Rewrite the data as a numbered list, starting at the first line and continuing through the line that contains "family: Cunaxidae". Leave out any blank lines.

DATA FOR THIS EXERCISE:
━━━━━━━━

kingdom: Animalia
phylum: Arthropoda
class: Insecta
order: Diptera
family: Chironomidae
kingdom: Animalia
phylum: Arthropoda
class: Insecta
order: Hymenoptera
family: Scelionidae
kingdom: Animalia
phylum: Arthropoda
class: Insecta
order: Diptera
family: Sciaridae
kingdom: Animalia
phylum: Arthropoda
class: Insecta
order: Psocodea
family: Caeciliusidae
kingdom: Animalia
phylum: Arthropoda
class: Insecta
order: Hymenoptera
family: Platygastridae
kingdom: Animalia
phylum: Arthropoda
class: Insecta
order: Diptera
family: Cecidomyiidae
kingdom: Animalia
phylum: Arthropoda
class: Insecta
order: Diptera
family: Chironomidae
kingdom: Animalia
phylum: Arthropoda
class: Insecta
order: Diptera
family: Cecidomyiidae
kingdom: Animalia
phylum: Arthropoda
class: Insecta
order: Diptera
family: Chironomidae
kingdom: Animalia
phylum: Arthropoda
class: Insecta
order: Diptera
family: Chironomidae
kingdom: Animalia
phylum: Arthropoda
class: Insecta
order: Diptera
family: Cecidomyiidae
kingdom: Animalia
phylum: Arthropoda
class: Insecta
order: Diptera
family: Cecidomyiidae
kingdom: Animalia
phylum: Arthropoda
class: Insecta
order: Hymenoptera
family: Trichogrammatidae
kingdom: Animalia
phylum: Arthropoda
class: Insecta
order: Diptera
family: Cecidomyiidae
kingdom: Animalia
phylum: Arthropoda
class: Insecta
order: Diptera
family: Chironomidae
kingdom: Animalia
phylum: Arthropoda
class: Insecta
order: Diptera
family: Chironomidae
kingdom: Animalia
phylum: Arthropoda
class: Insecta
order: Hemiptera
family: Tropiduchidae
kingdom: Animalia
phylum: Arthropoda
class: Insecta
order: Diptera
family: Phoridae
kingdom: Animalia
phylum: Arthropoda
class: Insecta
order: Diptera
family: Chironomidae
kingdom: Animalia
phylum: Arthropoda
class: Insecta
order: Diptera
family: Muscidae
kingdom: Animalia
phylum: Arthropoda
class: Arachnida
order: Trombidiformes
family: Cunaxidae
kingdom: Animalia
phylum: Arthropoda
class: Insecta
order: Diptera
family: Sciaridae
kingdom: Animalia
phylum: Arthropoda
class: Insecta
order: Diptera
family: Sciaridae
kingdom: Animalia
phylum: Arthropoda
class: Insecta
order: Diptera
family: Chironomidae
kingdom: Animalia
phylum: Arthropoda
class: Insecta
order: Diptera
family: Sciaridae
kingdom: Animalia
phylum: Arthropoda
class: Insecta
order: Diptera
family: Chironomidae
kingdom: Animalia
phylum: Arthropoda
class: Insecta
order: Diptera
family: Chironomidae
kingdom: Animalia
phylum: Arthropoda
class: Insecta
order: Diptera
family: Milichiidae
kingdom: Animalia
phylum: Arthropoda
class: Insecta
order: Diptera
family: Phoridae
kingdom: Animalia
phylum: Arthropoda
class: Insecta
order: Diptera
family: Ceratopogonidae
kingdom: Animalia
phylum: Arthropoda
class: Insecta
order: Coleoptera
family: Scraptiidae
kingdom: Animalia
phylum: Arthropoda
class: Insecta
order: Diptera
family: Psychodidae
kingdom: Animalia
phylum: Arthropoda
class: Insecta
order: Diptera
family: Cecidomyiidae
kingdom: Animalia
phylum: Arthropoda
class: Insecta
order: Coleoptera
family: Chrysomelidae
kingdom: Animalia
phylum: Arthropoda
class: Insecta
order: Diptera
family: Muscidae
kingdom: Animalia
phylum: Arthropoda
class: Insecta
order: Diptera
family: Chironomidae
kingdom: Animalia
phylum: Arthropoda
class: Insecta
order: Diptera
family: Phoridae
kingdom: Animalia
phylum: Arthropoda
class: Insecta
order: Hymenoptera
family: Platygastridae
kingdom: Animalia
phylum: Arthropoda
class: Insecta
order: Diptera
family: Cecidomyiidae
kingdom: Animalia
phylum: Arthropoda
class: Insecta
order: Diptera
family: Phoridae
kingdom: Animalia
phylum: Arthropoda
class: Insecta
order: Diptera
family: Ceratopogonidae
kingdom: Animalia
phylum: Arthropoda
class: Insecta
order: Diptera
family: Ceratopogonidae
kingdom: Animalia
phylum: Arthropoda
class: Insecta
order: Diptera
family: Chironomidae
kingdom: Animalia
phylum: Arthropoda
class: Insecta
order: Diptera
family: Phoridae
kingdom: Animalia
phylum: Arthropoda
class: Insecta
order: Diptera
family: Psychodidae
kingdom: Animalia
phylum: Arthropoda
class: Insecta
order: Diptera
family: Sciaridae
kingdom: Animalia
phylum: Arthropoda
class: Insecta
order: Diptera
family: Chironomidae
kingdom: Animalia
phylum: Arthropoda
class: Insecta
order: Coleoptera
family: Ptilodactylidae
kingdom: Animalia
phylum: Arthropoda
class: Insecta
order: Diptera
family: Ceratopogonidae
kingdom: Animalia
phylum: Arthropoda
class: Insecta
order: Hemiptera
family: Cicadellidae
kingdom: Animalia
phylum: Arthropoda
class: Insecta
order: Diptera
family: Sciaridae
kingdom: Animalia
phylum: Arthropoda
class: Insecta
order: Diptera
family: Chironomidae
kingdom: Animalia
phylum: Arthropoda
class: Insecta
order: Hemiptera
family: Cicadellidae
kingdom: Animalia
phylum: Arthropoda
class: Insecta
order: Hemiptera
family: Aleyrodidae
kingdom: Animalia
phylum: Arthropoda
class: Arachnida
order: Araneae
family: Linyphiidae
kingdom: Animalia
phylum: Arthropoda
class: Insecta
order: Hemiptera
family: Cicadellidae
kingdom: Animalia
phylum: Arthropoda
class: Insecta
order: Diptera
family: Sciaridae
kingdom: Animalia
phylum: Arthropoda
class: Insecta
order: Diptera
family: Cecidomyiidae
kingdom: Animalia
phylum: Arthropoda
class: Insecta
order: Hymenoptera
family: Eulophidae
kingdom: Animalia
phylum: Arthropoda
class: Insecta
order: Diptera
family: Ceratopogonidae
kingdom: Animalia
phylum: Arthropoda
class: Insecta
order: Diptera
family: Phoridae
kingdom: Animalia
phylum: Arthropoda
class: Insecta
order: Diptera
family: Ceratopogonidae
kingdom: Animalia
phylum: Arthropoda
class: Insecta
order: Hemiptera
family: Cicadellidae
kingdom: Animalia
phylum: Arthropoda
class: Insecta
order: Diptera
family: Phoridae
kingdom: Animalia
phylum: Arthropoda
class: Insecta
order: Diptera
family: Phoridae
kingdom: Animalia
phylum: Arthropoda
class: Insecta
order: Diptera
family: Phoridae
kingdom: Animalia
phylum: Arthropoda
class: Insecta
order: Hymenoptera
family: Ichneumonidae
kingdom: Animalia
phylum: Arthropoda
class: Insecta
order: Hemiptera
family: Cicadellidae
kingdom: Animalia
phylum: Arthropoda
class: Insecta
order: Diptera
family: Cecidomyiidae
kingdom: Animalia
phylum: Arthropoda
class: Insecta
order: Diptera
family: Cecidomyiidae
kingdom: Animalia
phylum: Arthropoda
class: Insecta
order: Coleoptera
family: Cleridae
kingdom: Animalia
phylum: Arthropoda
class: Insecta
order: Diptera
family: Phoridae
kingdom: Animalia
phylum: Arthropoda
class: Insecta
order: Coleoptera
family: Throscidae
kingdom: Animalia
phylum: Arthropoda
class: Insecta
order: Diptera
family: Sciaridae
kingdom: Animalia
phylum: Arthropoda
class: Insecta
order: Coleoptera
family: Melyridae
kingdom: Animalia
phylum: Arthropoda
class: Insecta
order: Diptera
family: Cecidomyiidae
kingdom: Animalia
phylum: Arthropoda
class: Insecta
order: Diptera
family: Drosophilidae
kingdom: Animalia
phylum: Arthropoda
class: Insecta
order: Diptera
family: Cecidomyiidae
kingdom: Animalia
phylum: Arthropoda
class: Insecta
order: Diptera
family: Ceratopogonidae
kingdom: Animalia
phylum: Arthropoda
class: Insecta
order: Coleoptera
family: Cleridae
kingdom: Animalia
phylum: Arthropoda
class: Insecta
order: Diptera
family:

━━━━━━━━

SOLUTION TO THIS EXERCISE:
1. kingdom: Animalia
2. phylum: Arthropoda
3. class: Insecta
4. order: Diptera
5. family: Chironomidae
6. kingdom: Animalia
7. phylum: Arthropoda
8. class: Insecta
9. order: Hymenoptera
10. family: Scelionidae
11. kingdom: Animalia
12. phylum: Arthropoda
13. class: Insecta
14. order: Diptera
15. family: Sciaridae
16. kingdom: Animalia
17. phylum: Arthropoda
18. class: Insecta
19. order: Psocodea
20. family: Caeciliusidae
21. kingdom: Animalia
22. phylum: Arthropoda
23. class: Insecta
24. order: Hymenoptera
25. family: Platygastridae
26. kingdom: Animalia
27. phylum: Arthropoda
28. class: Insecta
29. order: Diptera
30. family: Cecidomyiidae
31. kingdom: Animalia
32. phylum: Arthropoda
33. class: Insecta
34. order: Diptera
35. family: Chironomidae
36. kingdom: Animalia
37. phylum: Arthropoda
38. class: Insecta
39. order: Diptera
40. family: Cecidomyiidae
41. kingdom: Animalia
42. phylum: Arthropoda
43. class: Insecta
44. order: Diptera
45. family: Chironomidae
46. kingdom: Animalia
47. phylum: Arthropoda
48. class: Insecta
49. order: Diptera
50. family: Chironomidae
51. kingdom: Animalia
52. phylum: Arthropoda
53. class: Insecta
54. order: Diptera
55. family: Cecidomyiidae
56. kingdom: Animalia
57. phylum: Arthropoda
58. class: Insecta
59. order: Diptera
60. family: Cecidomyiidae
61. kingdom: Animalia
62. phylum: Arthropoda
63. class: Insecta
64. order: Hymenoptera
65. family: Trichogrammatidae
66. kingdom: Animalia
67. phylum: Arthropoda
68. class: Insecta
69. order: Diptera
70. family: Cecidomyiidae
71. kingdom: Animalia
72. phylum: Arthropoda
73. class: Insecta
74. order: Diptera
75. family: Chironomidae
76. kingdom: Animalia
77. phylum: Arthropoda
78. class: Insecta
79. order: Diptera
80. family: Chironomidae
81. kingdom: Animalia
82. phylum: Arthropoda
83. class: Insecta
84. order: Hemiptera
85. family: Tropiduchidae
86. kingdom: Animalia
87. phylum: Arthropoda
88. class: Insecta
89. order: Diptera
90. family: Phoridae
91. kingdom: Animalia
92. phylum: Arthropoda
93. class: Insecta
94. order: Diptera
95. family: Chironomidae
96. kingdom: Animalia
97. phylum: Arthropoda
98. class: Insecta
99. order: Diptera
100. family: Muscidae
101. kingdom: Animalia
102. phylum: Arthropoda
103. class: Arachnida
104. order: Trombidiformes
105. family: Cunaxidae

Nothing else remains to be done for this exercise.